After targeted treatment, FA-pathway-deficient iPSCs resumed dividing and expanding normally.
The researchers said that, to their surprise, the resumption of cell growth occurred without what they had expected to be massive chromosome abnormalities. Because of this, they speculate that a compensating DNA repair process is engaged in the reinvigorated cells.
Because this unidentified repair process may also rescue the DNA repair defect in the different tissue types affected by FA, Dr Wells and her colleagues believe their study may point to an approach that treats all clinical manifestations of the disease, including anemia and cancer.
“A key question for us is, ‘What type of DNA repair kicks in under these conditions, and is it error-free or error-prone?’” Dr Wells explained. “A novel mode of emergency DNA repair might indeed be discovered in the [iPSCs]. We believe some type of compensatory DNA repair must be driven by CHK1 inhibition when cells have FA pathway loss. Otherwise, the cells would have died off very quickly.”

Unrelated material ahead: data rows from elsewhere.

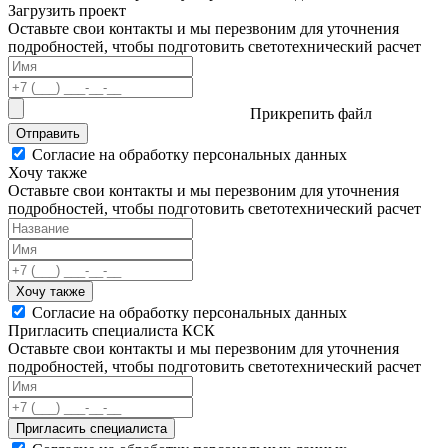
Загрузить проект
Оставьте свои контакты и мы перезвоним для уточнения
подробностей, чтобы подготовить светотехнический расчет
Прикрепить файл
Отправить
Согласие на обработку персональных данных
Хочу также
Оставьте свои контакты и мы перезвоним для уточнения
подробностей, чтобы подготовить светотехнический расчет
Хочу также
Согласие на обработку персональных данных
Пригласить специалиста КСК
Оставьте свои контакты и мы перезвоним для уточнения
подробностей, чтобы подготовить светотехнический расчет
Пригласить специалиста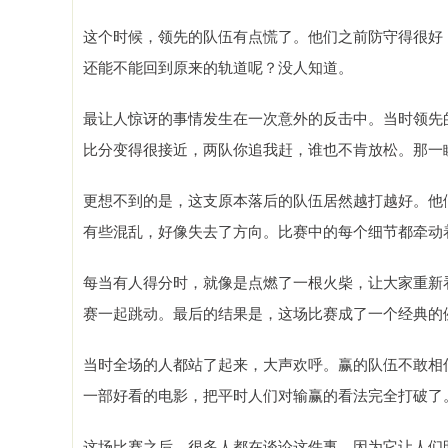
这个时候，领先的队伍有点慌了。他们之前防守得很好
还能不能回到原来的轨道呢？没人知道。
最让人惊讶的事情发生在一次意外的反击中。当时领先
比分变得很接近，两队你追我赶，谁也不肯放松。那一
更想不到的是，这支原本落后的队伍居然越打越好。他
有些混乱，好像失去了方向。比赛中的每个细节都牵动
每当有人得分时，就像是点燃了一根火柴，让大家重新
赛一起跳动。最后的结果是，这场比赛成了一个经典的
当时全场的人都站了起来，大声欢呼。赢的队伍不敢相
一部好看的电影，把平时人们对输赢的看法完全打破了
这场比赛之后，很多人都在谈论这件事。因为它让人们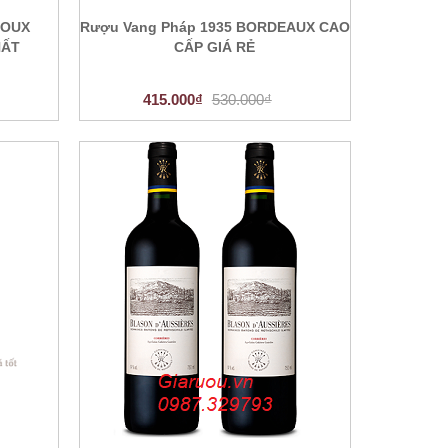
NOUX
Rượu Vang Pháp 1935 BORDEAUX CAO
HẤT
CẤP GIÁ RẺ
415.000₫
530.000₫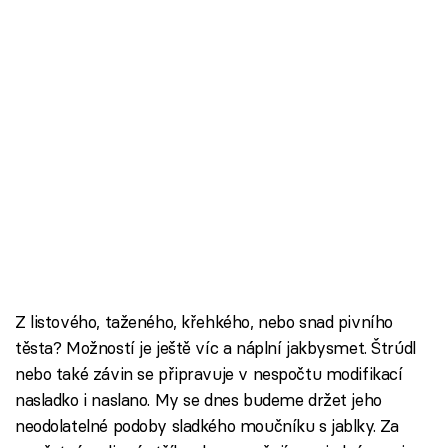
Z listového, taženého, křehkého, nebo snad pivního
těsta? Možností je ještě víc a náplní jakbysmet. Štrúdl
nebo také závin se připravuje v nespočtu modifikací
nasladko i naslano. My se dnes budeme držet jeho
neodolatelné podoby sladkého moučníku s jablky. Za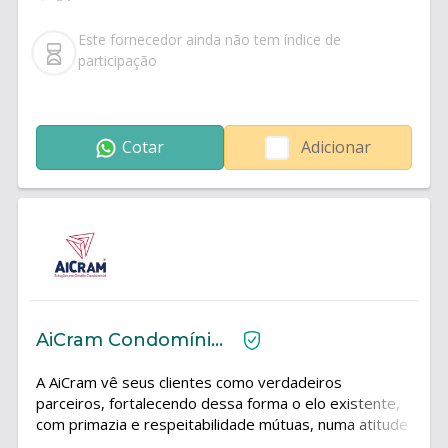
administração geral
Este fornecedor ainda não tem índice de
participação
Cotar
Adicionar
AiCram Condomínios
A AiCram vê seus clientes como verdadeiros
parceiros, fortalecendo dessa forma o elo existente,
com primazia e respeitabilidade mútuas, numa atitude
diferenciada em oferecer uma melhor orientação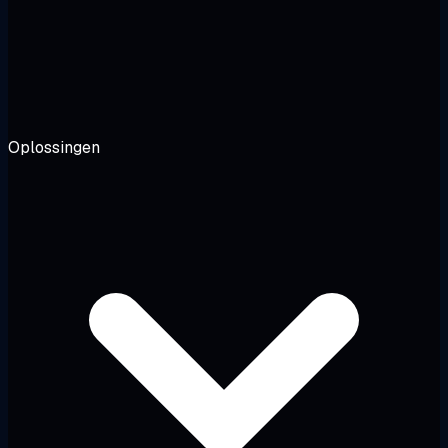
Oplossingen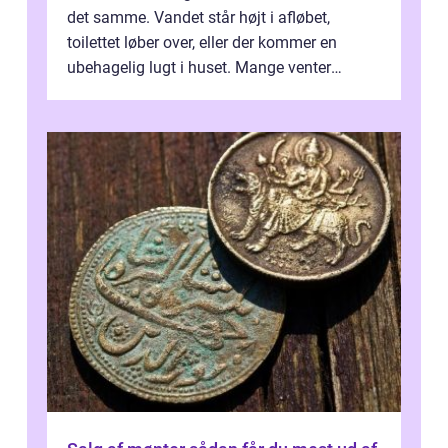
det samme. Vandet står højt i afløbet,
toilettet løber over, eller der kommer en
ubehagelig lugt i huset. Mange venter
desværre for længe, før de får hjælp, og...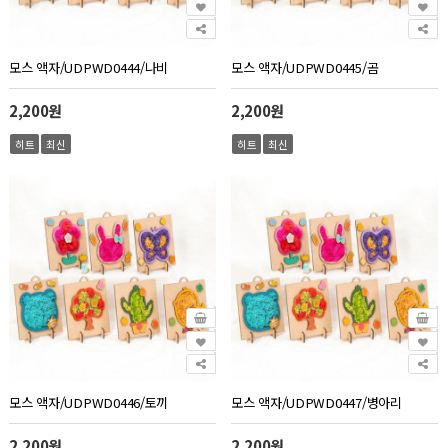
모스 액자/UDPWD0444/나비
모스 액자/UDPWD0445/곰
2,200원
2,200원
히트
최신
히트
최신
모스 액자/UDPWD0446/토끼
모스 액자/UDPWD0447/병아리
2,200원
2,200원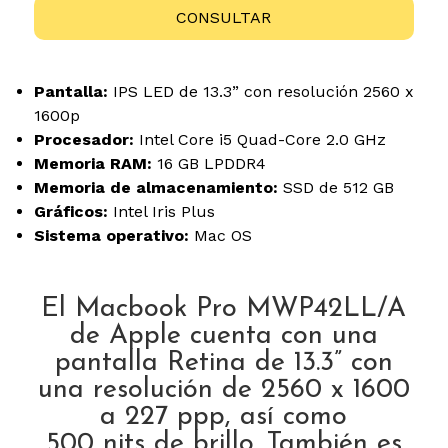
CONSULTAR
Pantalla:
IPS LED de 13.3” con resolución 2560 x
1600p
Procesador:
Intel Core i5 Quad-Core 2.0 GHz
Memoria RAM:
16 GB LPDDR4
Memoria de almacenamiento:
SSD de 512 GB
Gráficos:
Intel Iris Plus
Sistema operativo:
Mac OS
El Macbook Pro MWP42LL/A
de Apple cuenta con una
pantalla Retina de 13.3” con
una resolución de 2560 x 1600
a 227 ppp, así como
500 nits de brillo. También es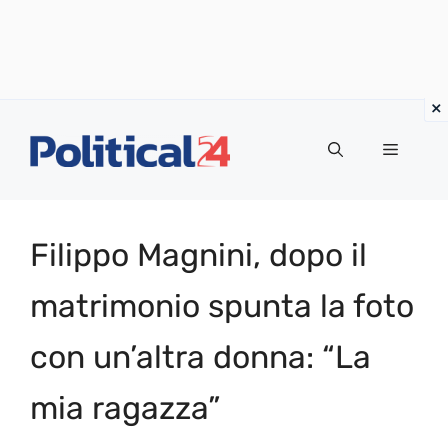
Vai
al
Menu
contenuto
Filippo Magnini, dopo il
matrimonio spunta la foto
con un’altra donna: “La
mia ragazza”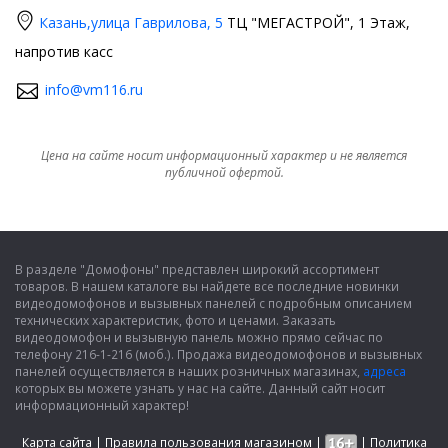
Казань,
улица Гаврилова, 5
ТЦ "МЕГАСТРОЙ", 1 Этаж,
напротив касс
info@vm116.ru
Цена на сайте носит информационный характер и не является
публичной офертой.
В разделе "Домофоны" представлен широкий ассортимент
товаров. В нашем каталоге вы найдете все последние новинки
видеодомофонов и вызывных панелей с подробным описанием
технических характеристик, фото и ценами. Заказать
видеодомофон и вызывную панель можно прямо сейчас по
телефону 216-1-216 (моб.). Продажа видеодомофонов и вызывных
панелей осуществляется в наших розничных магазинах,
адреса
которых вы можете узнать у нас на сайте. Данный сайт носит
информационный характер!
Карта сайта
|
Правила пользования магазином
|
|
Политика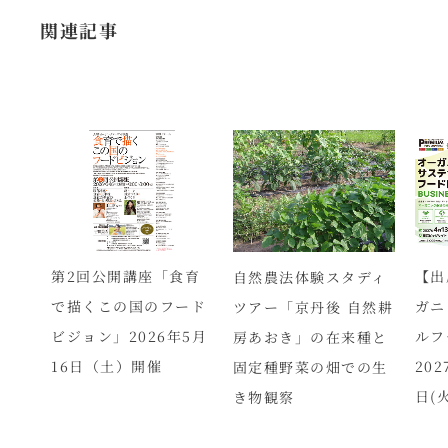
関連記事
ーガ
第2回公開講座「食育
【出
自然農法体験スタディ
国集
で描くこの国のフード
ガニ
ツアー「京丹後 自然耕
の募
ビジョン」2026年5月
ルフ
房あおき」の在来種と
16日（土）開催
202
固定種野菜の畑での生
日(火
き物観察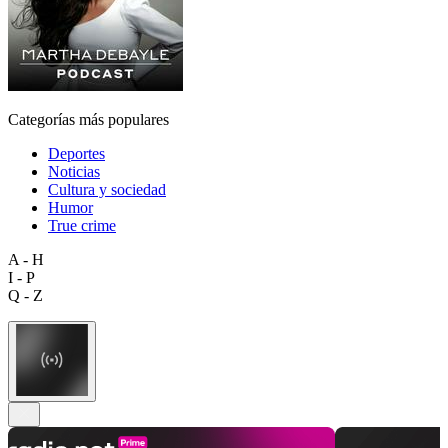
Categorías más populares
Deportes
Noticias
Cultura y sociedad
Humor
True crime
A - H
I - P
Q - Z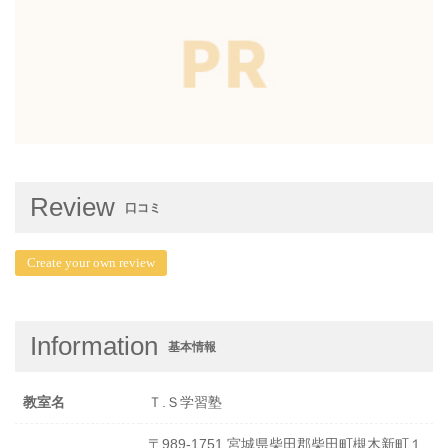
Review
口コミ
Create your own review
Information
基本情報
教室名
Ｔ.Ｓ学習塾
〒989-1751 宮城県柴田郡柴田町槻木新町１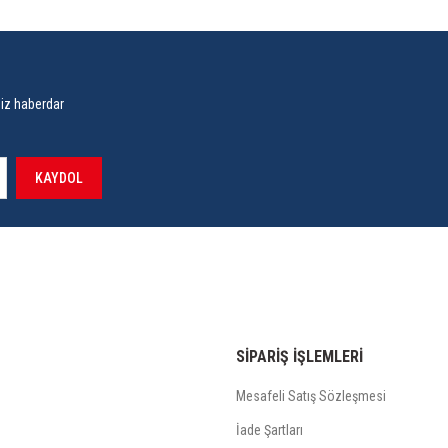
siz haberdar
KAYDOL
SİPARİŞ İŞLEMLERİ
Mesafeli Satış Sözleşmesi
İade Şartları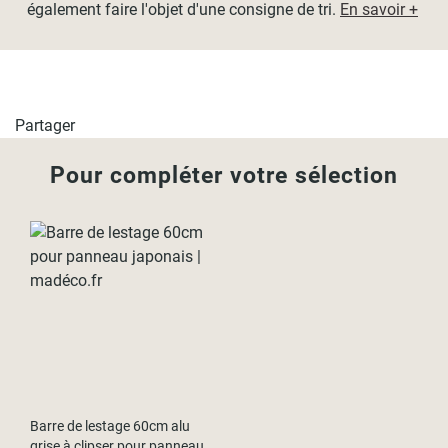
également faire l'objet d'une consigne de tri.
En savoir +
Partager
Pour compléter votre sélection
Barre de lestage 60cm alu
grise à clipser pour panneau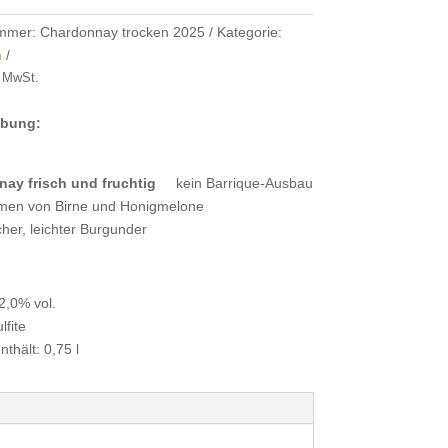
ummer:
Chardonnay trocken 2025
Kategorie:
n
% MwSt.
ibung:
nay frisch und fruchtig
kein Barrique-Ausbau
omen von Birne und Honigmelone
her, leichter Burgunder
2,0% vol.
lfite
thält: 0,75 l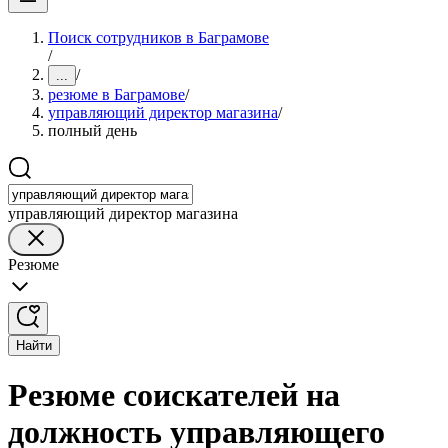
Поиск сотрудников в Баграмове
/
/
...
резюме в Баграмове
/
управляющий директор магазина
/
полный день
управляющий директор магазина
Резюме
Найти
Резюме соискателей на
должность управляющего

The researchers plan to follow up this study with additional testing in humanized and genetic mouse models. They said they will attempt to improve embryonic development and post-birth fitness in FA-pathway-deficient mice with timed application of a CHK1 inhibitor.
The team will monitor the mice as they age and use genetic sequencing to screen for disease-causing mutations. And they will look for evidence of a DNA repair process (either novel or existing) in the FA-deficient mice.